Testing the Difference of Scores within the Same Test
One can test the differences between any 2 of the 21 WJ-R COG
subtests and/or between any of the 7 WJ-R COG composites associated with the
McGrew, Flanagan, and Ortiz integrated Carrol/Cattell-Horn Gf-Gc
model. The first step in conducting a discrepancy analysis between two WJ-R COG
subtest scores is to calculate the actual difference between the scores in
question. This is computed by subtracting the lower test standard score from the
higher test standard score. The next step is to determine if the amount of point
difference is large enough to be of any interest. We describe two methods that
can be used to examine within-test difference scores for importance. The first
examines the statistically significant difference between two test scores; the
second examines whether or not the difference is large enough to be considered
clinically useful.
Statistical Significance
The first step in examining difference between scores is to
see if the difference is beyond that which would be expected by chance alone.
Anastasi and Urbina (1997) provide a formula to help determine how large a
Difference Score must be in order to be statistically significant.
This formula has been adapted to read:
Significant Difference Score = SD*Z*Sqrt[2-(r1+r2)]
where, SD = standard deviation of the two scores, Z =
statistical significance level, r1 = reliability of the first score, and r2 =
reliability of the second score.
All subtests and composites of the WJ-R have a standard
deviation of 15. For our purposes, the significance level at .05 was employed,
which is represented on the z-distribution table as 1.96. Table 7.1 of the
Woodcock manual ( Woodcock, R. W., & Mather, N. (1989). WJ-R Tests of Cognitive Ability -- Standard and Supplemental Batteries:
Examiner's Manual. In R. W. Woodcock & M. B. Johnson, Woodcock-Johnson Psycho-Educational Battery--Revised. Chicago: Riverside Publishing Co.)
(p 117) provides the median internal consistency reliability
coefficients for the WJ-R COG subtests and composites across the standardization
sample ages. Thus, we can use the formula to determine the minimal Difference
Score required for significance for all subtest and composite combinations.
When considering score differences, one should consider the
true meaning concerning differences between two test scores that are not
significant at a desired level. If the difference is due to chance, then for all
practical purposes, the difference should be thought of as being zero. There is
no real meaning to saying something is "almost significant."

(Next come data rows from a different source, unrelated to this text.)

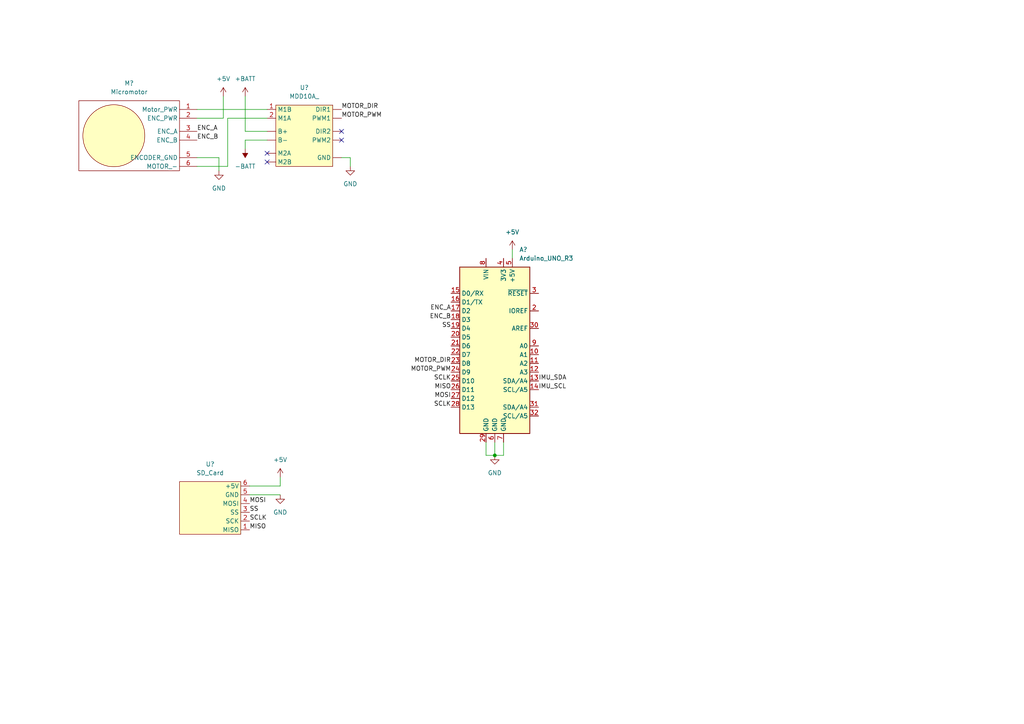
<source format=kicad_sch>
(kicad_sch (version 20211123) (generator eeschema)

  (uuid 72a7129e-c830-435c-9e71-cdfa219bc7ee)

  (paper "A4")

  

  (junction (at 143.51 132.08) (diameter 0) (color 0 0 0 0)
    (uuid a23003a6-90df-44c9-9adc-9c91e25d131a)
  )

  (no_connect (at 99.06 40.64) (uuid 81b5c638-c5b6-4cd0-a89a-3ab50d08f90d))
  (no_connect (at 77.47 44.45) (uuid 98fea66d-2f6a-49dd-aa8f-f46dcabd686d))
  (no_connect (at 77.47 46.99) (uuid b686422a-8183-4ae4-9f2c-fd2b3f985033))
  (no_connect (at 99.06 38.1) (uuid c28f91a7-3737-43e7-b676-9740304680b4))

  (wire (pts (xy 143.51 132.08) (xy 146.05 132.08))
    (stroke (width 0) (type default) (color 0 0 0 0))
    (uuid 0434e3ad-8ea6-46dd-9443-7b931b588ca5)
  )
  (wire (pts (xy 63.5 49.53) (xy 63.5 45.72))
    (stroke (width 0) (type default) (color 0 0 0 0))
    (uuid 1d01bb55-7665-4d77-8023-1c8317c504bf)
  )
  (wire (pts (xy 66.04 34.29) (xy 66.04 48.26))
    (stroke (width 0) (type default) (color 0 0 0 0))
    (uuid 2344a128-5f88-4af7-9495-9c78e4cfd907)
  )
  (wire (pts (xy 66.04 48.26) (xy 57.15 48.26))
    (stroke (width 0) (type default) (color 0 0 0 0))
    (uuid 2c861295-9888-4124-a8cc-94eaad834972)
  )
  (wire (pts (xy 72.39 143.51) (xy 81.28 143.51))
    (stroke (width 0) (type default) (color 0 0 0 0))
    (uuid 35acf16f-6603-4a5e-9453-02121e1abc08)
  )
  (wire (pts (xy 71.12 38.1) (xy 77.47 38.1))
    (stroke (width 0) (type default) (color 0 0 0 0))
    (uuid 38da4308-4287-461f-8891-b1f862b25218)
  )
  (wire (pts (xy 72.39 140.97) (xy 81.28 140.97))
    (stroke (width 0) (type default) (color 0 0 0 0))
    (uuid 5699eed7-a65f-45a7-b739-f409534f82ec)
  )
  (wire (pts (xy 57.15 34.29) (xy 64.77 34.29))
    (stroke (width 0) (type default) (color 0 0 0 0))
    (uuid 5df785f6-434b-4048-92fc-ec4170458978)
  )
  (wire (pts (xy 64.77 27.94) (xy 64.77 34.29))
    (stroke (width 0) (type default) (color 0 0 0 0))
    (uuid 5e8a1a99-bb52-480f-bc27-b3bcd4dd12e2)
  )
  (wire (pts (xy 140.97 132.08) (xy 143.51 132.08))
    (stroke (width 0) (type default) (color 0 0 0 0))
    (uuid 5edb9520-b211-45a2-894f-8d0a6206ee7a)
  )
  (wire (pts (xy 81.28 138.43) (xy 81.28 140.97))
    (stroke (width 0) (type default) (color 0 0 0 0))
    (uuid 61213c65-37ec-4c3d-ad91-f80d498e28e0)
  )
  (wire (pts (xy 101.6 45.72) (xy 101.6 48.26))
    (stroke (width 0) (type default) (color 0 0 0 0))
    (uuid 65df49cb-5339-4d5a-9851-212bc25e838d)
  )
  (wire (pts (xy 148.59 72.39) (xy 148.59 74.93))
    (stroke (width 0) (type default) (color 0 0 0 0))
    (uuid 849de922-5083-4f38-afc4-2e18adf06958)
  )
  (wire (pts (xy 77.47 40.64) (xy 71.12 40.64))
    (stroke (width 0) (type default) (color 0 0 0 0))
    (uuid 8564e0ea-c527-4c2a-9238-4345aa051bfc)
  )
  (wire (pts (xy 63.5 45.72) (xy 57.15 45.72))
    (stroke (width 0) (type default) (color 0 0 0 0))
    (uuid 8a86b4eb-e17a-46a2-b234-018be4890458)
  )
  (wire (pts (xy 143.51 128.27) (xy 143.51 132.08))
    (stroke (width 0) (type default) (color 0 0 0 0))
    (uuid 8c77832d-dcdc-4729-abce-8f1336214af9)
  )
  (wire (pts (xy 140.97 128.27) (xy 140.97 132.08))
    (stroke (width 0) (type default) (color 0 0 0 0))
    (uuid 8df31af8-db74-42ee-8539-1bff78d0c589)
  )
  (wire (pts (xy 71.12 27.94) (xy 71.12 38.1))
    (stroke (width 0) (type default) (color 0 0 0 0))
    (uuid 9866e12e-dbbe-44d0-a291-f92f9a4c4c39)
  )
  (wire (pts (xy 146.05 132.08) (xy 146.05 128.27))
    (stroke (width 0) (type default) (color 0 0 0 0))
    (uuid 997abcd5-a8b6-4ca4-b590-7464fd1a1f25)
  )
  (wire (pts (xy 57.15 31.75) (xy 77.47 31.75))
    (stroke (width 0) (type default) (color 0 0 0 0))
    (uuid b563c45f-3ab7-4eb9-b893-cff67692330d)
  )
  (wire (pts (xy 71.12 40.64) (xy 71.12 43.18))
    (stroke (width 0) (type default) (color 0 0 0 0))
    (uuid ea1aea06-e254-41da-bc4d-892232d66500)
  )
  (wire (pts (xy 99.06 45.72) (xy 101.6 45.72))
    (stroke (width 0) (type default) (color 0 0 0 0))
    (uuid f41a39ff-302a-45d8-8017-9ac0043f5526)
  )
  (wire (pts (xy 77.47 34.29) (xy 66.04 34.29))
    (stroke (width 0) (type default) (color 0 0 0 0))
    (uuid fd2aa0e9-3ea0-4c07-bebb-428fb1c25cfe)
  )

  (label "SS" (at 130.81 95.25 180)
    (effects (font (size 1.27 1.27)) (justify right bottom))
    (uuid 03284b14-22db-4257-9f7d-96998a7924bf)
  )
  (label "MOTOR_DIR" (at 130.81 105.41 180)
    (effects (font (size 1.27 1.27)) (justify right bottom))
    (uuid 0e8f2e20-f2ad-4e3d-8211-ca46d009054b)
  )
  (label "ENC_A" (at 130.81 90.17 180)
    (effects (font (size 1.27 1.27)) (justify right bottom))
    (uuid 131194e5-2296-4814-a1fe-f83d7622127c)
  )
  (label "IMU_SCL" (at 156.21 113.03 0)
    (effects (font (size 1.27 1.27)) (justify left bottom))
    (uuid 3b6c9358-c1f6-4b1f-a758-f463b528aef8)
  )
  (label "ENC_A" (at 57.15 38.1 0)
    (effects (font (size 1.27 1.27)) (justify left bottom))
    (uuid 43e196ca-3c0e-43e9-9033-98174c36a091)
  )
  (label "IMU_SDA" (at 156.21 110.49 0)
    (effects (font (size 1.27 1.27)) (justify left bottom))
    (uuid 4826955d-6bab-49e4-880a-645b9eb5d4ea)
  )
  (label "SCLK" (at 130.81 118.11 180)
    (effects (font (size 1.27 1.27)) (justify right bottom))
    (uuid 493d0383-540d-4a96-8952-8ec90158c0dd)
  )
  (label "ENC_B" (at 57.15 40.64 0)
    (effects (font (size 1.27 1.27)) (justify left bottom))
    (uuid 49be407f-906f-4141-85c6-c77db5c9826b)
  )
  (label "SCLK" (at 72.39 151.13 0)
    (effects (font (size 1.27 1.27)) (justify left bottom))
    (uuid 5581c1de-e602-4385-8e4e-1871bcee651d)
  )
  (label "MISO" (at 130.81 113.03 180)
    (effects (font (size 1.27 1.27)) (justify right bottom))
    (uuid 5b595fdc-63ec-4705-8497-4e898492b9a8)
  )
  (label "MOTOR_DIR" (at 99.06 31.75 0)
    (effects (font (size 1.27 1.27)) (justify left bottom))
    (uuid 6f86e32d-f414-45aa-b351-a98605006897)
  )
  (label "SS" (at 72.39 148.59 0)
    (effects (font (size 1.27 1.27)) (justify left bottom))
    (uuid 8f69a972-6ad3-48ed-82ed-5c798bcd0e59)
  )
  (label "MOTOR_PWM" (at 130.81 107.95 180)
    (effects (font (size 1.27 1.27)) (justify right bottom))
    (uuid 9bc3e5f7-ca6b-450c-8b75-c6a0f23802d3)
  )
  (label "SCLK" (at 130.81 110.49 180)
    (effects (font (size 1.27 1.27)) (justify right bottom))
    (uuid 9f6a8373-44f6-4a11-b1b6-c634059ebe2b)
  )
  (label "MOSI" (at 72.39 146.05 0)
    (effects (font (size 1.27 1.27)) (justify left bottom))
    (uuid aa7f9f31-5fee-4d91-8d32-c6cb7362774e)
  )
  (label "MISO" (at 72.39 153.67 0)
    (effects (font (size 1.27 1.27)) (justify left bottom))
    (uuid b9ff0d6e-63ce-47d1-b65e-de12f2ac6a1d)
  )
  (label "ENC_B" (at 130.81 92.71 180)
    (effects (font (size 1.27 1.27)) (justify right bottom))
    (uuid bcc1c839-c4ba-48ea-bdb6-449905f06f64)
  )
  (label "MOTOR_PWM" (at 99.06 34.29 0)
    (effects (font (size 1.27 1.27)) (justify left bottom))
    (uuid cb1b62ab-5d7d-4fcf-b3a5-b8854091962f)
  )
  (label "MOSI" (at 130.81 115.57 180)
    (effects (font (size 1.27 1.27)) (justify right bottom))
    (uuid f4d1fee5-5b46-4ee2-bc5d-a60762b50143)
  )

  (symbol (lib_id "power:+5V") (at 64.77 27.94 0) (unit 1)
    (in_bom yes) (on_board yes) (fields_autoplaced)
    (uuid 0522c7f7-f403-4d99-aa52-a1450727168f)
    (property "Reference" "#PWR?" (id 0) (at 64.77 31.75 0)
      (effects (font (size 1.27 1.27)) hide)
    )
    (property "Value" "+5V" (id 1) (at 64.77 22.86 0))
    (property "Footprint" "" (id 2) (at 64.77 27.94 0)
      (effects (font (size 1.27 1.27)) hide)
    )
    (property "Datasheet" "" (id 3) (at 64.77 27.94 0)
      (effects (font (size 1.27 1.27)) hide)
    )
    (pin "1" (uuid d613f0b5-ac34-46ae-bc5d-5a2e54357ebe))
  )

  (symbol (lib_id "MCU_Module:Arduino_UNO_R3") (at 143.51 100.33 0) (unit 1)
    (in_bom yes) (on_board yes) (fields_autoplaced)
    (uuid 06dfef07-dc22-40f0-bcb4-562f8e204bb5)
    (property "Reference" "A?" (id 0) (at 150.6094 72.39 0)
      (effects (font (size 1.27 1.27)) (justify left))
    )
    (property "Value" "Arduino_UNO_R3" (id 1) (at 150.6094 74.93 0)
      (effects (font (size 1.27 1.27)) (justify left))
    )
    (property "Footprint" "Module:Arduino_UNO_R3" (id 2) (at 143.51 100.33 0)
      (effects (font (size 1.27 1.27) italic) hide)
    )
    (property "Datasheet" "https://www.arduino.cc/en/Main/arduinoBoardUno" (id 3) (at 143.51 100.33 0)
      (effects (font (size 1.27 1.27)) hide)
    )
    (pin "1" (uuid 66a97c40-947f-49bd-b086-e46b47ba86ba))
    (pin "10" (uuid 323b44fe-6459-4160-9f9c-31552a184301))
    (pin "11" (uuid 3f04cbed-f9b9-4edf-bb8e-4f8068b20894))
    (pin "12" (uuid 0fac887a-d403-4783-b911-07b4cc2e26eb))
    (pin "13" (uuid 4a7af923-2b25-4037-8f79-e4c9fe49abba))
    (pin "14" (uuid ddddf35e-5562-4eca-907c-71c47cddb24f))
    (pin "15" (uuid fc7d22e0-8119-4df9-96ea-c67ccbf1ad0c))
    (pin "16" (uuid cec53221-53fe-4f4d-afdb-c8a868cd5140))
    (pin "17" (uuid 005a54bd-d921-49a5-8df4-66ee366bfd0e))
    (pin "18" (uuid 75161165-d1ed-47ad-b3f4-462cdf339ff4))
    (pin "19" (uuid d91b5aa2-742c-42bf-a7fd-33ea85497bed))
    (pin "2" (uuid 409245b4-c5c5-46c2-9734-950be3289df2))
    (pin "20" (uuid a27cc082-9683-4efa-8376-fa109fab9df5))
    (pin "21" (uuid bc63b51a-203d-4177-a8db-accc8a8b485f))
    (pin "22" (uuid 12778cfa-ecf1-4a0e-ac70-78cea3bfbbd0))
    (pin "23" (uuid 4654dfb4-1de9-466b-b663-b116e9d3c8c6))
    (pin "24" (uuid 2c2a2283-ffd5-41db-9a06-2238b4748026))
    (pin "25" (uuid 98d402e8-4fe9-4c86-bbec-0b97c9891416))
    (pin "26" (uuid 6fe4dc63-1beb-46ef-a2bd-ca3f388e1ce4))
    (pin "27" (uuid fc7d99d2-d723-4c96-8565-9ff38f3aa2bd))
    (pin "28" (uuid b5b6ec46-8e9b-4190-90e3-671339340fda))
    (pin "29" (uuid 7961d9b1-7ea6-41a5-b5f2-371a669ef30d))
    (pin "3" (uuid a76322e4-e224-41cc-a1f2-7650d9089f73))
    (pin "30" (uuid c37f7dda-6b17-428e-aff0-d2ec9a3ff54e))
    (pin "31" (uuid 229c5c2d-4c91-4eb4-a158-3600de27195f))
    (pin "32" (uuid e0b1fa37-9280-4ab0-9962-54a24e89c6d8))
    (pin "4" (uuid bf5d5f0a-bbde-468d-9eba-4b564e75bb7d))
    (pin "5" (uuid f47a0d48-c648-4f52-b0b8-9659162af1a3))
    (pin "6" (uuid 8c1431f0-f0ff-4287-ac3c-950eb8592c51))
    (pin "7" (uuid 6e6d20b1-c465-4ae1-bc47-521100e83cb8))
    (pin "8" (uuid c821b542-eb72-4a9d-a3db-c0d74c4e411f))
    (pin "9" (uuid 0fe51d59-a8bd-49c7-bb54-01ac3b7ccbec))
  )

  (symbol (lib_id "rogallo_wing_test_lib:SD_Card") (at 66.04 157.48 180) (unit 1)
    (in_bom yes) (on_board yes) (fields_autoplaced)
    (uuid 11076959-2d29-4e2c-9e8c-87ad55edeffa)
    (property "Reference" "U?" (id 0) (at 60.96 134.62 0))
    (property "Value" "SD_Card" (id 1) (at 60.96 137.16 0))
    (property "Footprint" "" (id 2) (at 66.04 156.21 0)
      (effects (font (size 1.27 1.27)) hide)
    )
    (property "Datasheet" "" (id 3) (at 66.04 156.21 0)
      (effects (font (size 1.27 1.27)) hide)
    )
    (pin "1" (uuid 53bf4eef-85cd-471f-9843-a737b6edf8fe))
    (pin "2" (uuid aebae8de-e7a3-4091-bcba-aa0073a2c52e))
    (pin "3" (uuid 34891b48-e174-4933-a0fd-0d0ec496d718))
    (pin "4" (uuid cd28dda8-0768-497c-8c9e-1014b9a39e12))
    (pin "5" (uuid 8731ad85-b8fc-4636-9067-26f2a306765f))
    (pin "6" (uuid 9f86d6c2-dc86-4aa6-940b-85c66e9943a0))
  )

  (symbol (lib_id "power:GND") (at 101.6 48.26 0) (unit 1)
    (in_bom yes) (on_board yes) (fields_autoplaced)
    (uuid 17a4edea-d37c-4cb0-840b-dbb4dbeae7e8)
    (property "Reference" "#PWR?" (id 0) (at 101.6 54.61 0)
      (effects (font (size 1.27 1.27)) hide)
    )
    (property "Value" "GND" (id 1) (at 101.6 53.34 0))
    (property "Footprint" "" (id 2) (at 101.6 48.26 0)
      (effects (font (size 1.27 1.27)) hide)
    )
    (property "Datasheet" "" (id 3) (at 101.6 48.26 0)
      (effects (font (size 1.27 1.27)) hide)
    )
    (pin "1" (uuid e58ebd70-64bb-4286-a6c2-d3254d45ba6d))
  )

  (symbol (lib_id "power:+5V") (at 81.28 138.43 0) (unit 1)
    (in_bom yes) (on_board yes) (fields_autoplaced)
    (uuid 1a710081-c7b6-4a9d-bb26-26830dbc66bb)
    (property "Reference" "#PWR?" (id 0) (at 81.28 142.24 0)
      (effects (font (size 1.27 1.27)) hide)
    )
    (property "Value" "+5V" (id 1) (at 81.28 133.35 0))
    (property "Footprint" "" (id 2) (at 81.28 138.43 0)
      (effects (font (size 1.27 1.27)) hide)
    )
    (property "Datasheet" "" (id 3) (at 81.28 138.43 0)
      (effects (font (size 1.27 1.27)) hide)
    )
    (pin "1" (uuid 5dd2db50-44e0-45a1-ae98-4a2c894fc7fc))
  )

  (symbol (lib_id "rogallo_wing_test_lib:MDD10A_") (at 85.09 27.94 0) (unit 1)
    (in_bom yes) (on_board yes) (fields_autoplaced)
    (uuid 2deed89a-21ca-4792-b1c4-53a429c5afc8)
    (property "Reference" "U?" (id 0) (at 88.265 25.4 0))
    (property "Value" "MDD10A_" (id 1) (at 88.265 27.94 0))
    (property "Footprint" "" (id 2) (at 85.09 29.21 0)
      (effects (font (size 1.27 1.27)) hide)
    )
    (property "Datasheet" "https://docs.google.com/document/d/1ol8nICCTTw5dAHHE_hju08cCVH2GN5_Y3cGC6B4Gbas/edit" (id 3) (at 85.09 29.21 0)
      (effects (font (size 1.27 1.27)) hide)
    )
    (pin "" (uuid 2881b372-837e-485d-9cc2-9fb78e032a9b))
    (pin "" (uuid 2881b372-837e-485d-9cc2-9fb78e032a9b))
    (pin "" (uuid 2881b372-837e-485d-9cc2-9fb78e032a9b))
    (pin "" (uuid 2881b372-837e-485d-9cc2-9fb78e032a9b))
    (pin "" (uuid 2881b372-837e-485d-9cc2-9fb78e032a9b))
    (pin "" (uuid 2881b372-837e-485d-9cc2-9fb78e032a9b))
    (pin "" (uuid 2881b372-837e-485d-9cc2-9fb78e032a9b))
    (pin "" (uuid 2881b372-837e-485d-9cc2-9fb78e032a9b))
    (pin "" (uuid 2881b372-837e-485d-9cc2-9fb78e032a9b))
    (pin "1" (uuid 4809b728-5e23-4717-962e-749b6d129333))
    (pin "2" (uuid 0031e9a9-8e32-4edb-8567-8789e790aec3))
  )

  (symbol (lib_id "power:GND") (at 63.5 49.53 0) (unit 1)
    (in_bom yes) (on_board yes) (fields_autoplaced)
    (uuid 3c44b4dd-4baf-4a0e-9dd5-57c61730b3a4)
    (property "Reference" "#PWR?" (id 0) (at 63.5 55.88 0)
      (effects (font (size 1.27 1.27)) hide)
    )
    (property "Value" "GND" (id 1) (at 63.5 54.61 0))
    (property "Footprint" "" (id 2) (at 63.5 49.53 0)
      (effects (font (size 1.27 1.27)) hide)
    )
    (property "Datasheet" "" (id 3) (at 63.5 49.53 0)
      (effects (font (size 1.27 1.27)) hide)
    )
    (pin "1" (uuid 693deed6-f6b5-40ee-b2eb-4f4b606ac8b3))
  )

  (symbol (lib_id "rogallo_wing_test_lib:Micromotor") (at 44.45 25.4 0) (unit 1)
    (in_bom yes) (on_board yes) (fields_autoplaced)
    (uuid 44fd6331-fa51-4976-8bd0-65d102746ecc)
    (property "Reference" "M?" (id 0) (at 37.465 24.13 0))
    (property "Value" "Micromotor" (id 1) (at 37.465 26.67 0))
    (property "Footprint" "" (id 2) (at 39.37 26.67 0)
      (effects (font (size 1.27 1.27)) hide)
    )
    (property "Datasheet" "" (id 3) (at 39.37 26.67 0)
      (effects (font (size 1.27 1.27)) hide)
    )
    (pin "1" (uuid cc5be406-12e0-4bcc-9ed8-7e70a63d5acf))
    (pin "2" (uuid 7416d471-1523-4ac1-9c59-560179079932))
    (pin "3" (uuid 8bcc134a-1a81-4df3-82b7-fcf9a1de301b))
    (pin "4" (uuid 756b3d88-bc60-49c3-8b8e-f2140c4f0642))
    (pin "5" (uuid 60b0015d-550f-4989-88cc-bc9078976b92))
    (pin "6" (uuid d9aa418d-70a1-489e-92a3-db672cd2f3e6))
  )

  (symbol (lib_id "power:GND") (at 81.28 143.51 0) (unit 1)
    (in_bom yes) (on_board yes) (fields_autoplaced)
    (uuid 7f55b507-90c5-4dea-88ca-431f06e599df)
    (property "Reference" "#PWR?" (id 0) (at 81.28 149.86 0)
      (effects (font (size 1.27 1.27)) hide)
    )
    (property "Value" "GND" (id 1) (at 81.28 148.59 0))
    (property "Footprint" "" (id 2) (at 81.28 143.51 0)
      (effects (font (size 1.27 1.27)) hide)
    )
    (property "Datasheet" "" (id 3) (at 81.28 143.51 0)
      (effects (font (size 1.27 1.27)) hide)
    )
    (pin "1" (uuid 182c3e3d-bf9a-49fc-9cc7-36262ecb9934))
  )

  (symbol (lib_id "power:-BATT") (at 71.12 43.18 180) (unit 1)
    (in_bom yes) (on_board yes) (fields_autoplaced)
    (uuid a6e03133-db7d-4db8-ba6e-dcfc8230b12e)
    (property "Reference" "#PWR?" (id 0) (at 71.12 39.37 0)
      (effects (font (size 1.27 1.27)) hide)
    )
    (property "Value" "-BATT" (id 1) (at 71.12 48.26 0))
    (property "Footprint" "" (id 2) (at 71.12 43.18 0)
      (effects (font (size 1.27 1.27)) hide)
    )
    (property "Datasheet" "" (id 3) (at 71.12 43.18 0)
      (effects (font (size 1.27 1.27)) hide)
    )
    (pin "1" (uuid 2fe63b55-53d9-4260-9495-77e596212e8d))
  )

  (symbol (lib_id "power:+BATT") (at 71.12 27.94 0) (unit 1)
    (in_bom yes) (on_board yes) (fields_autoplaced)
    (uuid ae976931-40a0-4987-862d-51c1c567ba93)
    (property "Reference" "#PWR?" (id 0) (at 71.12 31.75 0)
      (effects (font (size 1.27 1.27)) hide)
    )
    (property "Value" "+BATT" (id 1) (at 71.12 22.86 0))
    (property "Footprint" "" (id 2) (at 71.12 27.94 0)
      (effects (font (size 1.27 1.27)) hide)
    )
    (property "Datasheet" "" (id 3) (at 71.12 27.94 0)
      (effects (font (size 1.27 1.27)) hide)
    )
    (pin "1" (uuid 8d033374-f3ee-4160-8268-9e3127cebbf3))
  )

  (symbol (lib_id "power:GND") (at 143.51 132.08 0) (unit 1)
    (in_bom yes) (on_board yes) (fields_autoplaced)
    (uuid b805ca74-a980-4a41-9e8f-5dcdf1a07f42)
    (property "Reference" "#PWR?" (id 0) (at 143.51 138.43 0)
      (effects (font (size 1.27 1.27)) hide)
    )
    (property "Value" "GND" (id 1) (at 143.51 137.16 0))
    (property "Footprint" "" (id 2) (at 143.51 132.08 0)
      (effects (font (size 1.27 1.27)) hide)
    )
    (property "Datasheet" "" (id 3) (at 143.51 132.08 0)
      (effects (font (size 1.27 1.27)) hide)
    )
    (pin "1" (uuid 8fb99366-13e4-461d-9562-3804203fdc09))
  )

  (symbol (lib_id "power:+5V") (at 148.59 72.39 0) (unit 1)
    (in_bom yes) (on_board yes) (fields_autoplaced)
    (uuid d9a46cb1-0591-4f2b-b59f-1d0101e3eb77)
    (property "Reference" "#PWR?" (id 0) (at 148.59 76.2 0)
      (effects (font (size 1.27 1.27)) hide)
    )
    (property "Value" "+5V" (id 1) (at 148.59 67.31 0))
    (property "Footprint" "" (id 2) (at 148.59 72.39 0)
      (effects (font (size 1.27 1.27)) hide)
    )
    (property "Datasheet" "" (id 3) (at 148.59 72.39 0)
      (effects (font (size 1.27 1.27)) hide)
    )
    (pin "1" (uuid 02752072-936b-46a9-9808-230a1f06ecbe))
  )

  (sheet_instances
    (path "/" (page "1"))
  )

  (symbol_instances
    (path "/0522c7f7-f403-4d99-aa52-a1450727168f"
      (reference "#PWR?") (unit 1) (value "+5V") (footprint "")
    )
    (path "/17a4edea-d37c-4cb0-840b-dbb4dbeae7e8"
      (reference "#PWR?") (unit 1) (value "GND") (footprint "")
    )
    (path "/1a710081-c7b6-4a9d-bb26-26830dbc66bb"
      (reference "#PWR?") (unit 1) (value "+5V") (footprint "")
    )
    (path "/3c44b4dd-4baf-4a0e-9dd5-57c61730b3a4"
      (reference "#PWR?") (unit 1) (value "GND") (footprint "")
    )
    (path "/7f55b507-90c5-4dea-88ca-431f06e599df"
      (reference "#PWR?") (unit 1) (value "GND") (footprint "")
    )
    (path "/a6e03133-db7d-4db8-ba6e-dcfc8230b12e"
      (reference "#PWR?") (unit 1) (value "-BATT") (footprint "")
    )
    (path "/ae976931-40a0-4987-862d-51c1c567ba93"
      (reference "#PWR?") (unit 1) (value "+BATT") (footprint "")
    )
    (path "/b805ca74-a980-4a41-9e8f-5dcdf1a07f42"
      (reference "#PWR?") (unit 1) (value "GND") (footprint "")
    )
    (path "/d9a46cb1-0591-4f2b-b59f-1d0101e3eb77"
      (reference "#PWR?") (unit 1) (value "+5V") (footprint "")
    )
    (path "/06dfef07-dc22-40f0-bcb4-562f8e204bb5"
      (reference "A?") (unit 1) (value "Arduino_UNO_R3") (footprint "Module:Arduino_UNO_R3")
    )
    (path "/44fd6331-fa51-4976-8bd0-65d102746ecc"
      (reference "M?") (unit 1) (value "Micromotor") (footprint "")
    )
    (path "/11076959-2d29-4e2c-9e8c-87ad55edeffa"
      (reference "U?") (unit 1) (value "SD_Card") (footprint "")
    )
    (path "/2deed89a-21ca-4792-b1c4-53a429c5afc8"
      (reference "U?") (unit 1) (value "MDD10A_") (footprint "")
    )
  )
)

</source>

Therefore, when making comparisons among WJ-R COG subtests and composites,
differences that are not significant at the .05 level should be interpreted to
mean that the examinee demonstrated equal abilities in the abilities measured by
the subtests or composites.
If two test scores are significantly different from one
another, one still cannot assume that the differences are unusual enough to be
clinically useful (i.e., that the differences are rare enough to be of value). To
help determine how severe the discrepancy must be to be considered clinically
useful, frequency tables were created from the standardization sampling.
Method
To create the tables for significant differences, the following formulas were
utilized:
Significance level for multiple comparisons: The Davis (1959) formula used to
compute the deviations from the average that are significant at the desired level
of significance. That formula is:
SQRT(SUM(∑SEmT2)/n2+((n-2/n)*SEmI2))*Bonferroni
Correction
- ∑SEmT2= Sum of the Standard Errors of Measurement Squared for all
subtests included in the comparison.
- n= the total number of subtests in the comparison.
- SEmI2= The Standard Error of Measurement Squared for the individual
subtest in question.
- Bonferroni Correction= The adjustment made for alpha slippage due to
multiple comparisons and set at 95% confidence.
Links to the tables and descriptions of how to use them are below:
Between tests: For individual test strength or weakness,
compared to all other tests: determine the mean of the 7, 14, or 21 tests
administered. Subtract the obtained score of the desired test from the total
mean. If the absolute value of the resulting number is greater than the
"Significance level" value
in appropriate column, the test may be considered a strength or a weakness.